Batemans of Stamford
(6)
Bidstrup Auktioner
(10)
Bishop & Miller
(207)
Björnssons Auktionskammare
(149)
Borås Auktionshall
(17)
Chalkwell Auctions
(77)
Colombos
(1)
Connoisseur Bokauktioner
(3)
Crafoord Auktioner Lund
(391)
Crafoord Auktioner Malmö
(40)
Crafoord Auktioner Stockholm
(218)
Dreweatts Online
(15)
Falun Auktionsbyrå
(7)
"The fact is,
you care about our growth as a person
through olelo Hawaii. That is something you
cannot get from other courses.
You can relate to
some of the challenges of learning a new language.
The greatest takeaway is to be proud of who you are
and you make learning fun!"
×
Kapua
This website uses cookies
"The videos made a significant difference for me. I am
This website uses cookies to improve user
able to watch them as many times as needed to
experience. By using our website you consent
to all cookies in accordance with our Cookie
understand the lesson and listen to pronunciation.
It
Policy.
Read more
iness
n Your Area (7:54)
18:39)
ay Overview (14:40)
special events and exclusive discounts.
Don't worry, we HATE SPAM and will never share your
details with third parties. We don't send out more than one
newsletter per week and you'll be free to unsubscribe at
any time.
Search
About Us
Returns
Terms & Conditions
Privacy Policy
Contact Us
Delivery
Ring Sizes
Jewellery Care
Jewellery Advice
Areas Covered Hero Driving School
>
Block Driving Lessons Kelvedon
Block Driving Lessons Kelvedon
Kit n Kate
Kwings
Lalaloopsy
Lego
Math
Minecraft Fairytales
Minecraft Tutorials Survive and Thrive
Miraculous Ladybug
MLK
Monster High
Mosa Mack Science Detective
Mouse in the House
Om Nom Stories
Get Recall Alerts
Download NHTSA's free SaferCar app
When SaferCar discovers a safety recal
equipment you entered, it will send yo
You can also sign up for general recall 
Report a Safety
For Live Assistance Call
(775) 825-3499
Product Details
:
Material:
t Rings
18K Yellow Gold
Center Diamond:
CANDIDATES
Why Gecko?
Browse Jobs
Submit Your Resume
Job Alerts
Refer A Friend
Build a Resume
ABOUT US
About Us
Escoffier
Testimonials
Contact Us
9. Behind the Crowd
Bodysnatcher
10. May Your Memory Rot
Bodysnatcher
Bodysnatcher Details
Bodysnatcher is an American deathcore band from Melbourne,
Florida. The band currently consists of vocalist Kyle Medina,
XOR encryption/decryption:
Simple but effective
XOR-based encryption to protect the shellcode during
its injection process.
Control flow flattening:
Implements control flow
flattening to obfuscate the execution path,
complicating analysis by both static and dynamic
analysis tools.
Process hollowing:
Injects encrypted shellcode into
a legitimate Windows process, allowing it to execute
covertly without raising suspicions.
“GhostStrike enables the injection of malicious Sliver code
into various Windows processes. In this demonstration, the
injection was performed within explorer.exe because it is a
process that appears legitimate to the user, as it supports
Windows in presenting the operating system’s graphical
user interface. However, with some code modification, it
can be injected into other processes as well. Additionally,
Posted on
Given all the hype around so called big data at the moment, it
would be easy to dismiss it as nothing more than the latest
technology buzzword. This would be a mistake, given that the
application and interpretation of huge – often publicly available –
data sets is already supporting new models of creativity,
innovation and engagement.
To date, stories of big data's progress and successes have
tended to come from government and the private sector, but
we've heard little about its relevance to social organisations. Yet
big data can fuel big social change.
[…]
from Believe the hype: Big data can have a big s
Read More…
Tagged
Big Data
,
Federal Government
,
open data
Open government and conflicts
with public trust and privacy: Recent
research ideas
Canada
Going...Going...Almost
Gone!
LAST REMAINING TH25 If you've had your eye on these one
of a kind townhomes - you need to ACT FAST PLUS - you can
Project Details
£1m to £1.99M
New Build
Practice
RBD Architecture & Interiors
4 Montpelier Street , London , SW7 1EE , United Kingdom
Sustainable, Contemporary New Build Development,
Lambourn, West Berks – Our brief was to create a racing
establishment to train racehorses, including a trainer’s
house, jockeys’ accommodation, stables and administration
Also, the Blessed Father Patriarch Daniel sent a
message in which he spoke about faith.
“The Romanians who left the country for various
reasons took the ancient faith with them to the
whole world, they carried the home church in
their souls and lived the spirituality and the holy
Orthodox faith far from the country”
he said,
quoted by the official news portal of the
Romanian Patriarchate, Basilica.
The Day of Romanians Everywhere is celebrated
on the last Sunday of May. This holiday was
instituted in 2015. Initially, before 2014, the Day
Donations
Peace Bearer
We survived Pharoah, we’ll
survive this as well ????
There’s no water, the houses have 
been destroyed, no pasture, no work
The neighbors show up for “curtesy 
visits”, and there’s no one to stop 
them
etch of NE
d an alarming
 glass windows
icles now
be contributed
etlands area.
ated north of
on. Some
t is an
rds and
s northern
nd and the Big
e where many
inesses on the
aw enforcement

■ ■ ■

**Zu erledigen**
Geben Sie an, in wie vielen Zeilen der Auflistung die Zeichenfolge „analysis“ vorkommt. Nennen Sie ausschließlich die Zahl.

**Fertige Lösung**
2